(Data items)
BEGIN

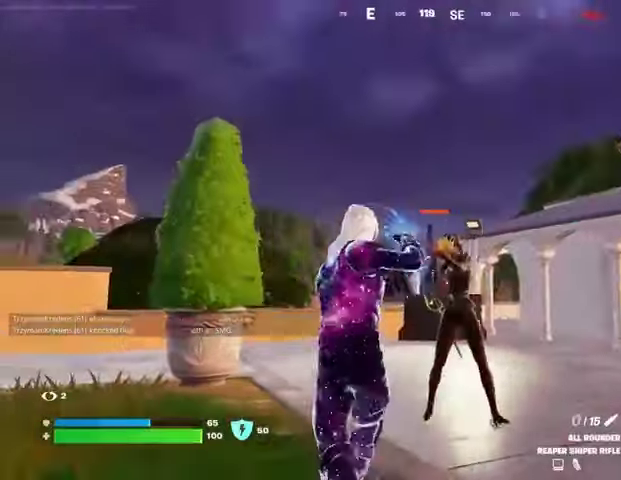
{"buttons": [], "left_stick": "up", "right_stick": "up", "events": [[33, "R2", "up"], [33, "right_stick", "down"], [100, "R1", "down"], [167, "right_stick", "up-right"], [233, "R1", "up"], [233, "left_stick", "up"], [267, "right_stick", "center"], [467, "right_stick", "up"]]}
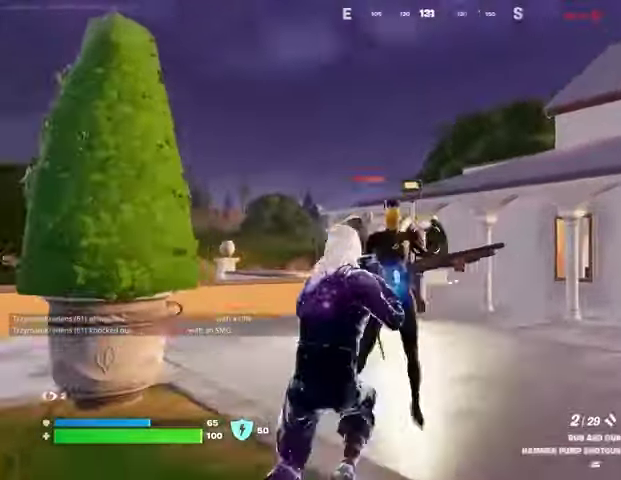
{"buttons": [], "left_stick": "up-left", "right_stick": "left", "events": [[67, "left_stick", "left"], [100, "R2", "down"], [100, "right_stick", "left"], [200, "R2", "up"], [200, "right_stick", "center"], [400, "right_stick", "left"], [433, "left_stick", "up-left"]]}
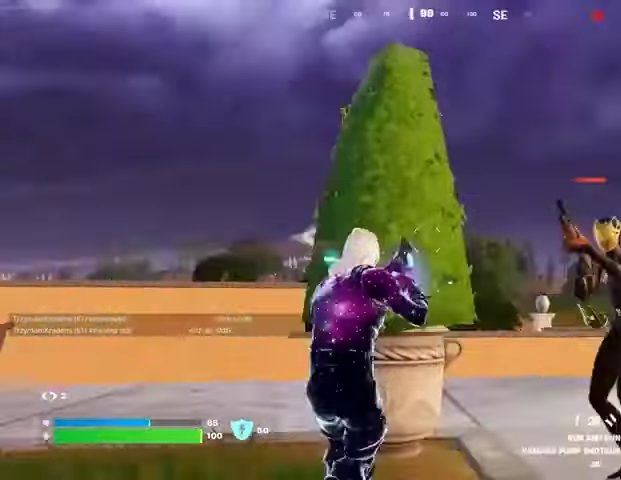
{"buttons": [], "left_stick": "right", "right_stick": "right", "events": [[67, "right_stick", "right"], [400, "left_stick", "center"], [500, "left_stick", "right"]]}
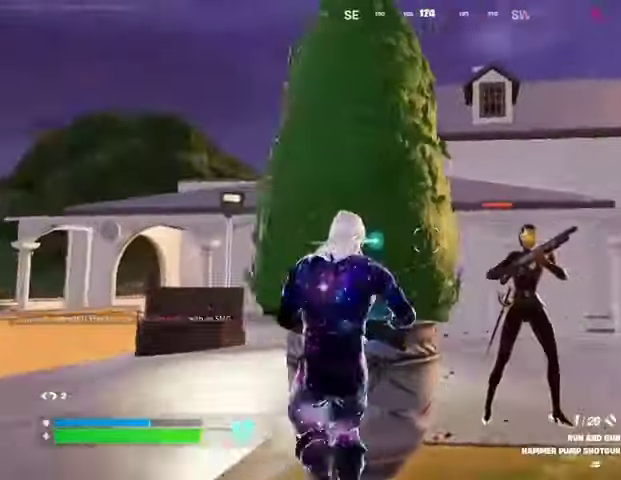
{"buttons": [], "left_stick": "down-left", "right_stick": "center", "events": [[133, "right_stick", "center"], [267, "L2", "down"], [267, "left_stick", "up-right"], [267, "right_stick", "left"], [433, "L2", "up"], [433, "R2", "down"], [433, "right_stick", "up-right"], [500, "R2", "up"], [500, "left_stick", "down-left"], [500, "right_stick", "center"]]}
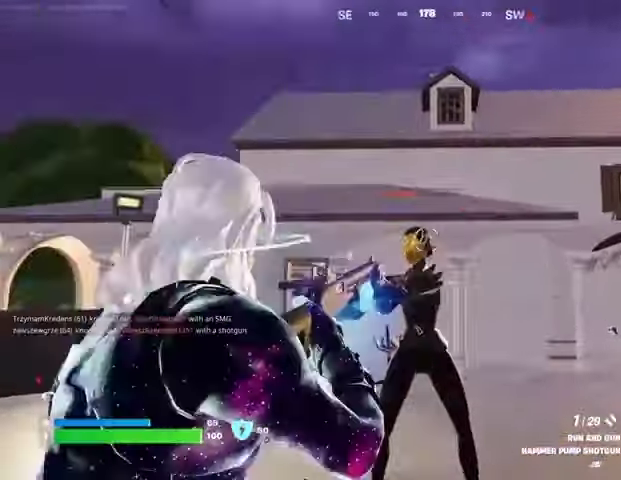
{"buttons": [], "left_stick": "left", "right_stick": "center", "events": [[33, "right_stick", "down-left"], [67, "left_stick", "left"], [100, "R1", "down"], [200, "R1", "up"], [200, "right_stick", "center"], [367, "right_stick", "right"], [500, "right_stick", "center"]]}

END

Task requirements:
Transcribe all records verbatim and omit each image.

Task result:
{"buttons": [], "left_stick": "up", "right_stick": "up", "events": [[33, "R2", "up"], [33, "right_stick", "down"], [100, "R1", "down"], [167, "right_stick", "up-right"], [233, "R1", "up"], [233, "left_stick", "up"], [267, "right_stick", "center"], [467, "right_stick", "up"]]}
{"buttons": [], "left_stick": "up-left", "right_stick": "left", "events": [[67, "left_stick", "left"], [100, "R2", "down"], [100, "right_stick", "left"], [200, "R2", "up"], [200, "right_stick", "center"], [400, "right_stick", "left"], [433, "left_stick", "up-left"]]}
{"buttons": [], "left_stick": "right", "right_stick": "right", "events": [[67, "right_stick", "right"], [400, "left_stick", "center"], [500, "left_stick", "right"]]}
{"buttons": [], "left_stick": "down-left", "right_stick": "center", "events": [[133, "right_stick", "center"], [267, "L2", "down"], [267, "left_stick", "up-right"], [267, "right_stick", "left"], [433, "L2", "up"], [433, "R2", "down"], [433, "right_stick", "up-right"], [500, "R2", "up"], [500, "left_stick", "down-left"], [500, "right_stick", "center"]]}
{"buttons": [], "left_stick": "left", "right_stick": "center", "events": [[33, "right_stick", "down-left"], [67, "left_stick", "left"], [100, "R1", "down"], [200, "R1", "up"], [200, "right_stick", "center"], [367, "right_stick", "right"], [500, "right_stick", "center"]]}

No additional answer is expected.